You Own the Entire Codebase
We deliver the complete Python source code to your company's GitHub repository, including a runbook for maintenance. There is no vendor lock-in.
Alerts for Business Logic Failures
Monitoring isn't just for downtime. We create CloudWatch alerts for business exceptions, like a return stuck for 3 days, so you can fix process issues.
Connects Shopify, Zendesk, and ShipBob
The system unifies your core e-commerce stack. We build custom API clients that handle authentication and rate limits for each platform you use.
What Does the Process Look Like?
System Mapping (Week 1)
You provide API keys for your e-commerce stack and walk us through the current manual process. We deliver a detailed workflow diagram and a technical specification.
Core Logic Build (Week 2)
We build the state machine and API integrations in a private GitHub repository. You receive daily progress updates and access to a staging environment for testing.
Deployment and Testing (Week 3)
We deploy the system to your AWS account and connect live webhooks. We process 10-20 real returns together to verify every step. You receive the final source code.
Monitoring and Handoff (Week 4)
We monitor the live system for one week to resolve any issues. You receive a final runbook with instructions for monitoring alerts and handling common errors.

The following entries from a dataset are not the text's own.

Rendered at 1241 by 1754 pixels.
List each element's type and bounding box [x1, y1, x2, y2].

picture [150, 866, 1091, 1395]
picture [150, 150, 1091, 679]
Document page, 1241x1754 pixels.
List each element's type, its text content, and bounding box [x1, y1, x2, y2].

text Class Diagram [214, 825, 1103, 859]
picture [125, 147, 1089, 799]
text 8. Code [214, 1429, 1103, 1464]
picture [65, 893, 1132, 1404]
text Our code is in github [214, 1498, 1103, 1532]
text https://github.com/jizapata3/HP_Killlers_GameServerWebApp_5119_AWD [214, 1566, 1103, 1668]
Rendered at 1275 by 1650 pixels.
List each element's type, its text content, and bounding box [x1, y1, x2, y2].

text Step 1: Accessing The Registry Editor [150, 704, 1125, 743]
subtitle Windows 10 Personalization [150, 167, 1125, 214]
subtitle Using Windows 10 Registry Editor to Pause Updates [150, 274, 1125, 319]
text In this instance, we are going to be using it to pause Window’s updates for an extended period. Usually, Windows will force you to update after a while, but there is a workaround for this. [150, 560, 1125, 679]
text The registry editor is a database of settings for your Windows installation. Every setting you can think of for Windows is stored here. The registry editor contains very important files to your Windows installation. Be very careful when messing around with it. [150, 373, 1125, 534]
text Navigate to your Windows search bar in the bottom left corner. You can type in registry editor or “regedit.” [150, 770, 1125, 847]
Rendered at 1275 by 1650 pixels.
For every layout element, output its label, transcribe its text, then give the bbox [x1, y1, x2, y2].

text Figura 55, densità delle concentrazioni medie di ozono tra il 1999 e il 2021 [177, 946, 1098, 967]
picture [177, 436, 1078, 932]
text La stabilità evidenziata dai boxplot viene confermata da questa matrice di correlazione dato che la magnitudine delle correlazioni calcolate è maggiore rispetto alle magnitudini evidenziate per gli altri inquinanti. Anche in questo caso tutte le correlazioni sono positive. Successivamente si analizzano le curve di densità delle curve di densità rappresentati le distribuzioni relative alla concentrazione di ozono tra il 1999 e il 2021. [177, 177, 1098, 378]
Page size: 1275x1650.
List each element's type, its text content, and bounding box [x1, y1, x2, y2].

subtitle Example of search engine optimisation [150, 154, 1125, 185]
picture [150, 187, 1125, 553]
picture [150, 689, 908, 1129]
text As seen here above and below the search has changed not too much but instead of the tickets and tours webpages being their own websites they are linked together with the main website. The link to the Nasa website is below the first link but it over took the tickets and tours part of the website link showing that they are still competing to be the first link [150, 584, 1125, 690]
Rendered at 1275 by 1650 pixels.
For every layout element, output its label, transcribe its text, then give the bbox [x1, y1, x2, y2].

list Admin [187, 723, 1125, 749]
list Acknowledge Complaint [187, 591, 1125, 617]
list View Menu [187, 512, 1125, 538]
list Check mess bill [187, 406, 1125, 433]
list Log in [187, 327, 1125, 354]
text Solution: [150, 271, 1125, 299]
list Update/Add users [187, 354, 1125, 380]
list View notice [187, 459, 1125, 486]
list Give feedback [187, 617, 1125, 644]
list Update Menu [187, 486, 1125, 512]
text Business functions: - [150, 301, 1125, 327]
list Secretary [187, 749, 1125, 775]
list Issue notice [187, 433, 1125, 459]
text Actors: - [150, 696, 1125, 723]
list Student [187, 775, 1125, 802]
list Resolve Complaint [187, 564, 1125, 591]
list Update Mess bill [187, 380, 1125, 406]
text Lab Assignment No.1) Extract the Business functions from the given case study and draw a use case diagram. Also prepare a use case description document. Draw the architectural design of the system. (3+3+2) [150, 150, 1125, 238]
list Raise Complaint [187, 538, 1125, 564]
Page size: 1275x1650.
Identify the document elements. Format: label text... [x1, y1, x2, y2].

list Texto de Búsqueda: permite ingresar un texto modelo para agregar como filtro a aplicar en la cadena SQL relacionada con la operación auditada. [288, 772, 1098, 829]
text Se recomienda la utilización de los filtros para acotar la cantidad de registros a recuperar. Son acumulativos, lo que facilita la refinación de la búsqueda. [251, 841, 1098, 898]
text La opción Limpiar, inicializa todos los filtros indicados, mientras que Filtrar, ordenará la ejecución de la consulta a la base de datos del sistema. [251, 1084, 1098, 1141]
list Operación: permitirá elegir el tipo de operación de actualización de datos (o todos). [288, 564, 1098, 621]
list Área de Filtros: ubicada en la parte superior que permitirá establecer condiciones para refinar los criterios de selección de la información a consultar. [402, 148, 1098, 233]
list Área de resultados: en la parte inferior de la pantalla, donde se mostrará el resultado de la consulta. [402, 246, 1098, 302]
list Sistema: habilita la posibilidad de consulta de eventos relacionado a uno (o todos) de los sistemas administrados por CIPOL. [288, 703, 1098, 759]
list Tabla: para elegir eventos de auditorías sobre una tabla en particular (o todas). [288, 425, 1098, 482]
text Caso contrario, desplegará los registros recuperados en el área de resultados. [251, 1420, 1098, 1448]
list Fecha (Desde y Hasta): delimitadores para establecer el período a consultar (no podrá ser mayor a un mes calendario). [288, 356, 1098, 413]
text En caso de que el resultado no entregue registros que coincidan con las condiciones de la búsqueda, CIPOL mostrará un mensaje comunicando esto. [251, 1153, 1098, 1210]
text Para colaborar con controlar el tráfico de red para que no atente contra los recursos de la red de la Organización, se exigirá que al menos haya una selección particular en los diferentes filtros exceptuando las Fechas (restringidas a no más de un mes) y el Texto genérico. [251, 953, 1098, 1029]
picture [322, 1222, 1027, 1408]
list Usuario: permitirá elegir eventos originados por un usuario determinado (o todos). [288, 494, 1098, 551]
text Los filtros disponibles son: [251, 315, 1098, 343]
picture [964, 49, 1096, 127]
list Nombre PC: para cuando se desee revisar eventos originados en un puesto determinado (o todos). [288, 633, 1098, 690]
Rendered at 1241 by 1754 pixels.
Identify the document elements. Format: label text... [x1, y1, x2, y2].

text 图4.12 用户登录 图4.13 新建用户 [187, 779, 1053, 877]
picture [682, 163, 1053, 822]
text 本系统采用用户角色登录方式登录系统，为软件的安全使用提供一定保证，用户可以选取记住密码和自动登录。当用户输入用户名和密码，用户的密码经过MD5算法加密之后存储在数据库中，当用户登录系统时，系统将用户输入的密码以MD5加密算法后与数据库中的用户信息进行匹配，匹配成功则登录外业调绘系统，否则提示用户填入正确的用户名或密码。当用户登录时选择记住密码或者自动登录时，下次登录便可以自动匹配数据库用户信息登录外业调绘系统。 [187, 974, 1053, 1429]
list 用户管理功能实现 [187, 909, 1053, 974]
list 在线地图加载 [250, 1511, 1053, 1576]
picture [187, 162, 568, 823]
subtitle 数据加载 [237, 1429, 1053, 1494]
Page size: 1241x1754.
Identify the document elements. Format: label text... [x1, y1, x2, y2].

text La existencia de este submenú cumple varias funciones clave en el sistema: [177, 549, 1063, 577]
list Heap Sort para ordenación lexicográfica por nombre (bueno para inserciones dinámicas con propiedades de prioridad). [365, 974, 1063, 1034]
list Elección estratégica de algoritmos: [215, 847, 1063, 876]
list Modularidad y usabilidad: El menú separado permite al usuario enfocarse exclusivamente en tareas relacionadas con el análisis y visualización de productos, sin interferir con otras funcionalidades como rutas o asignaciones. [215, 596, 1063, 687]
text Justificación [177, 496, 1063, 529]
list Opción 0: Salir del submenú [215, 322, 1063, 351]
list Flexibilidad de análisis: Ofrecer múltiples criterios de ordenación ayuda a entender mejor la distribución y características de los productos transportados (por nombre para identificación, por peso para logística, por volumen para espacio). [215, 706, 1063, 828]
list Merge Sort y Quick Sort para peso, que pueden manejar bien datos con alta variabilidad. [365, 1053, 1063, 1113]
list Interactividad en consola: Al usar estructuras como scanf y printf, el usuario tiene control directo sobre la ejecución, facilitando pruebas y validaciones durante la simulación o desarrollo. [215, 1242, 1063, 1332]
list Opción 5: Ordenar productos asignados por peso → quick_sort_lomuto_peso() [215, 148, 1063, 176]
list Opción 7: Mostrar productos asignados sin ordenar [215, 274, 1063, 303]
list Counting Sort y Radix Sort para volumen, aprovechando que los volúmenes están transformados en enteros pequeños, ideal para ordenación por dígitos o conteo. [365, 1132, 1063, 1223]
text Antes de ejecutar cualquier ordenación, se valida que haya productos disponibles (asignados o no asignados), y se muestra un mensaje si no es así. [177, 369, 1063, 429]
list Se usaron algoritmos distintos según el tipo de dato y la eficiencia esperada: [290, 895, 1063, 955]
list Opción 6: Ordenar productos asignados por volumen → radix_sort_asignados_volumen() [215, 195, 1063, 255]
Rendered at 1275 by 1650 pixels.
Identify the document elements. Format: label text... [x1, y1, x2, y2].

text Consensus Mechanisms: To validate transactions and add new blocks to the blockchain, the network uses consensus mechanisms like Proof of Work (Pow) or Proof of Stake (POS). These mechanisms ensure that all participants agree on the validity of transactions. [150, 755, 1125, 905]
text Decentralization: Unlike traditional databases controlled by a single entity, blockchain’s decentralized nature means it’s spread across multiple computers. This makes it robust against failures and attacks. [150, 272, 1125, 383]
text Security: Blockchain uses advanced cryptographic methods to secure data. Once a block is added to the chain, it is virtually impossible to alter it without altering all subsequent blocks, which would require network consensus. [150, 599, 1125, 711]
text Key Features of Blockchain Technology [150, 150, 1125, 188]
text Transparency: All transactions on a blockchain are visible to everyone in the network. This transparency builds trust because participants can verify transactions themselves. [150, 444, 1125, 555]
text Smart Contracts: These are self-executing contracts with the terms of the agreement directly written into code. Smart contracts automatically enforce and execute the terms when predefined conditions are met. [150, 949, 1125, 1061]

Frequently Asked Questions
- How much does a custom automation build cost?
- The scope depends on the number of systems and the complexity of the business logic. A two-system integration is a 2-week build. A four-system process with conditional logic is typically 4 weeks. We provide a fixed-price quote after a 45-minute discovery call where we map the exact requirements. Book a call at cal.com/syntora/discover.
- What happens if an external API like Shopify is down?
- The system is built with retries and a dead-letter queue. If an API call fails, httpx will retry up to 3 times with exponential backoff. If it still fails, the task is moved to a queue in Supabase for manual review. This prevents data loss and ensures no order is forgotten. An alert is sent immediately.
- How is this different from hiring an agency to build out our Make.com scenarios?
- Make.com is great for linear workflows but struggles with state management and true error handling. We build a stateful application on your infrastructure. You get production-grade logging, custom monitoring, and full code ownership, which is impossible with a no-code platform. This is a permanent asset, not a subscription.
- Is this only for e-commerce returns?
- No, this stateful automation pattern applies to any multi-step business process. We have built similar systems for B2B client onboarding, multi-stage document processing for insurance claims, and complex lead nurturing sequences that span weeks. The core components (state machine, API clients, serverless functions) are reusable across industries.
- Why use Python and AWS Lambda instead of another stack?
- Python's httpx library is ideal for building fast, reliable API clients. AWS Lambda provides a cost-effective, pay-per-use serverless environment, so you are not paying for an idle server. This combination offers the best balance of performance, cost, and developer productivity for API-driven automation without requiring server management.
- How much of my time is required during the build?
- We need 2-3 hours of your time in week one for discovery and API access setup. For the rest of the build, we provide daily async updates. We only need another hour in week three for the final user acceptance testing and handoff. The process is designed to minimize disruption to your operations.